When they saw the hairless dogs, they said the ugly breed – with their protruding teeth and tongues naturally sticking out the side of their mouths and clusters of hairs and warts speckling black, brown and spotted skin – was something evil that must be eliminated.

“They [the Spanish] thought they were satanic, that’s what Catholic worshipers called them,” Ms Ganoza says. “They believed that these dogs had something sinister inside them because they were so strange.”

Over the centuries, the dogs slowly died off and faded from the public consciousness. They were no longer beloved Peruvian pets, but bald street dogs that should be ignored, disassociated from the culture. Ms Ganoza remembers as a child being told they were “perros chinos”, Chinese dogs brought over with a wave of immigrants in the 19th and 20th centuries.

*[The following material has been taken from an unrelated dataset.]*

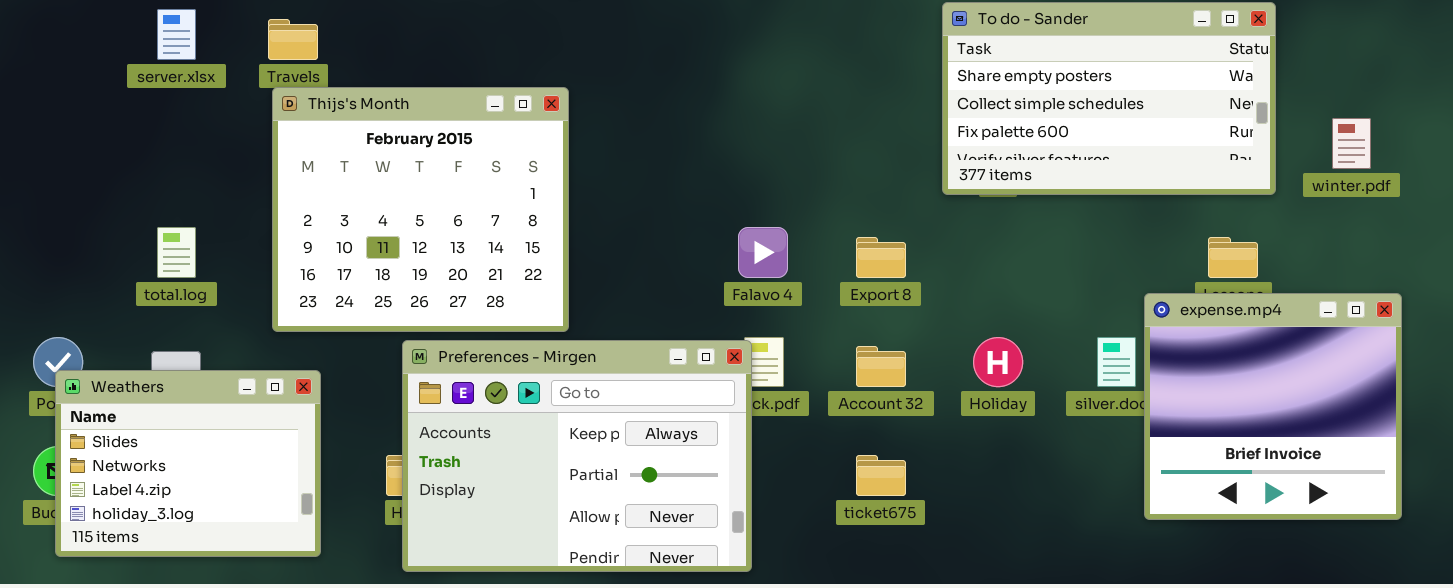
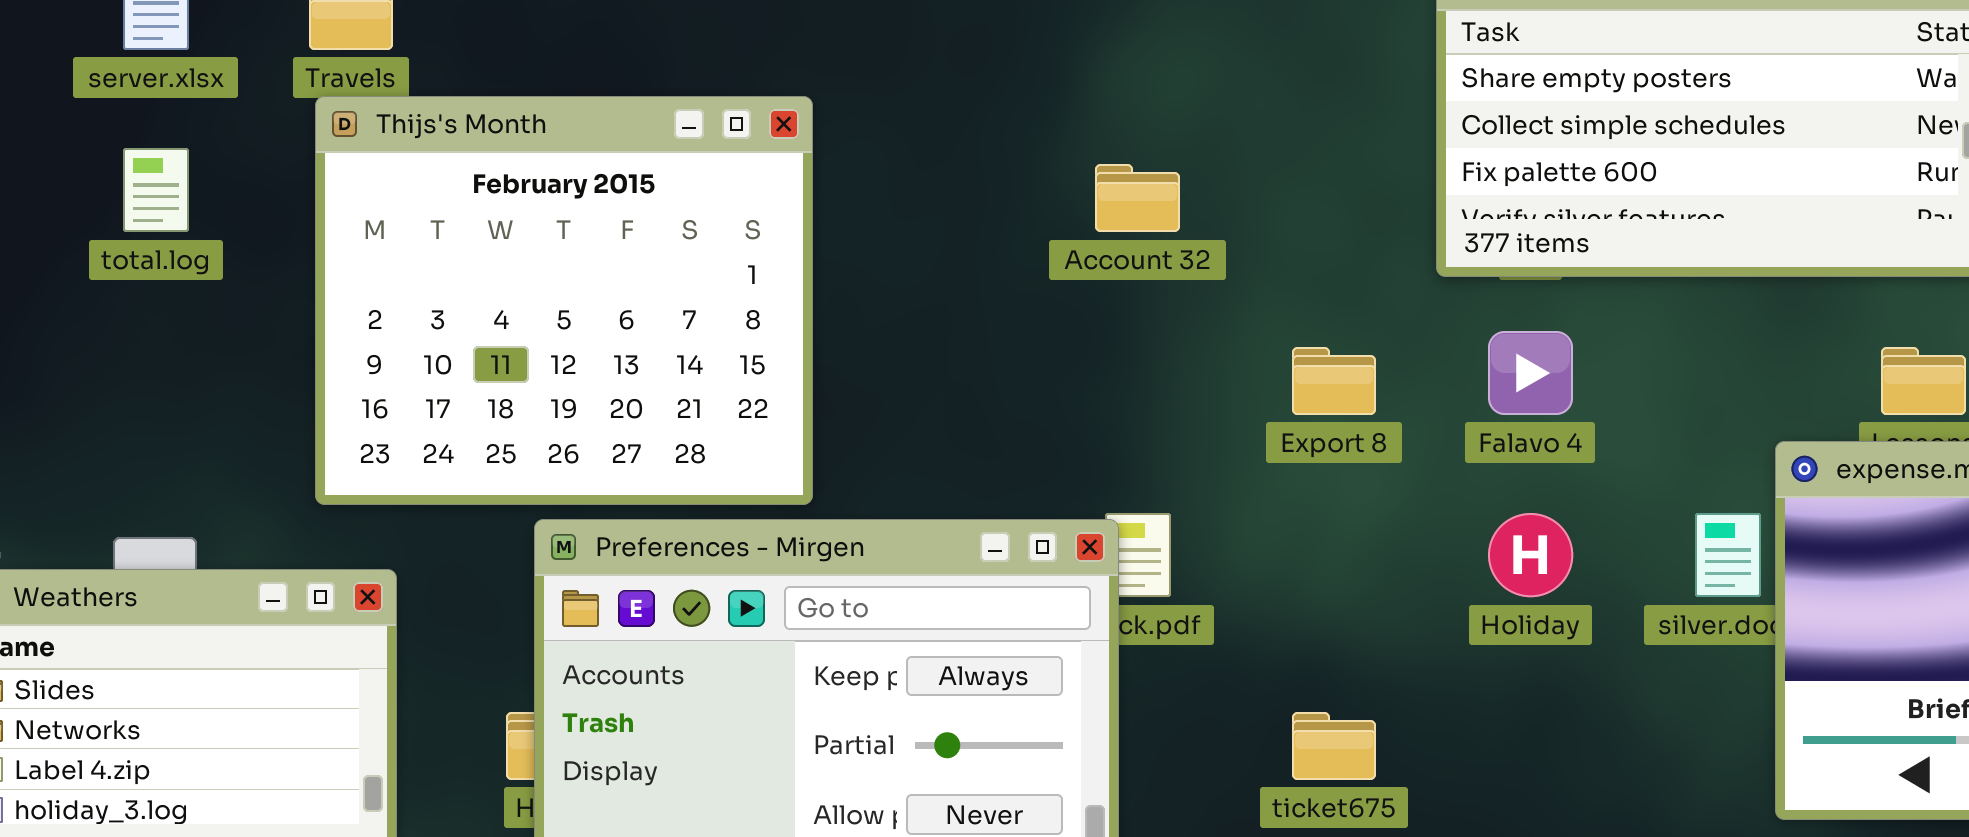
total.log: [157,227,196,278] -> [123,148,189,232], moved
Falavo 4: [738,227,788,278] -> [1488,331,1573,415], moved
Account 32: [856,346,906,387] -> [1095,164,1180,232], moved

But that began to shift in the 1990s when a movement slowly took hold to reclaim the dogs, and the perros peruanos sin pelo started entering the homes and hearts of Peruvians once again.

When the Peruvian government established the law requiring these dogs to live in the archaeological museum sites, it marked a turning point. Today, the breed is widely adored across Peru.

The country has established the National Committee for the Protection of the Hairless Peruvian Dog and on 12 June – the day was acknowledged as an official breed – celebrates Hairless Peruvian Dog Day.